Connecting Euclidean to light-cone correlations: From flavor nonsinglet in forward kinematics to flavor singlet in non-forward kinematics

TL;DR

This paper develops a comprehensive framework for connecting Euclidean lattice correlators to light-cone distributions like GPDs, PDFs, and DAs, enabling more accurate extraction of partonic structures from lattice QCD.

Contribution

It derives the next-to-leading-order hard-matching kernels for both flavor singlet and non-singlet cases in various kinematic regimes, unifying the perturbative connection between Euclidean and light-cone correlations.

Findings

Provides explicit NLO matching kernels for GPDs, PDFs, and DAs.

Clarifies issues in perturbative GPD matching literature.

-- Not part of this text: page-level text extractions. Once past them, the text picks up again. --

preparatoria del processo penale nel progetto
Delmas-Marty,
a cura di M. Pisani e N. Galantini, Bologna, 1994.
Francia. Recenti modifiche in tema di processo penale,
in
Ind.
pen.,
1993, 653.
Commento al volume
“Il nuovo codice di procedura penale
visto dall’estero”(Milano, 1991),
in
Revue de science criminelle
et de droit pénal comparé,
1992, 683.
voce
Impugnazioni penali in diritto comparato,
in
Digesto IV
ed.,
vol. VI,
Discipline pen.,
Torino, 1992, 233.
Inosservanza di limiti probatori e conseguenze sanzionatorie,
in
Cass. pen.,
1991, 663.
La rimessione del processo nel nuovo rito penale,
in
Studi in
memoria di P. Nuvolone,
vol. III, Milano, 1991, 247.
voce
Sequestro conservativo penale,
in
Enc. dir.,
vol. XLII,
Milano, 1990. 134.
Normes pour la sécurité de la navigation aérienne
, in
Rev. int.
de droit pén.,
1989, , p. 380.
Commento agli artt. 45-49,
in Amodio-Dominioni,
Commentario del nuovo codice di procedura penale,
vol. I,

Offers a complete manual for lattice extraction of leading-twist distributions.

Abstract

We present a unified framework for the perturbative factorization connecting Euclidean correlations to light-cone correlations. Starting from nonlocal quark and gluon bilinear correlators, we derive the relevant hard-matching kernel up to the next-to-leading-order, both for the flavor singlet and non-singlet combinations, in non-forward and forward kinematics, and in coordinate and momentum space. The results for the generalized distribution functions (GPDs), parton distribution functions (PDFs), and distribution amplitudes (DAs) are obtained by choosing appropriate kinematics. The renormalization and matching are done in a state-of-the-art scheme. We also clarify some issues raised on the perturbative matching of GPDs in the literature. Our results provide a complete manual for extracting all leading-twist GPDs, PDFs as well as DAs from lattice simulations of Euclidean correlations in a state-of-the-art strategy, either in coordinate or in momentum space factorization approach.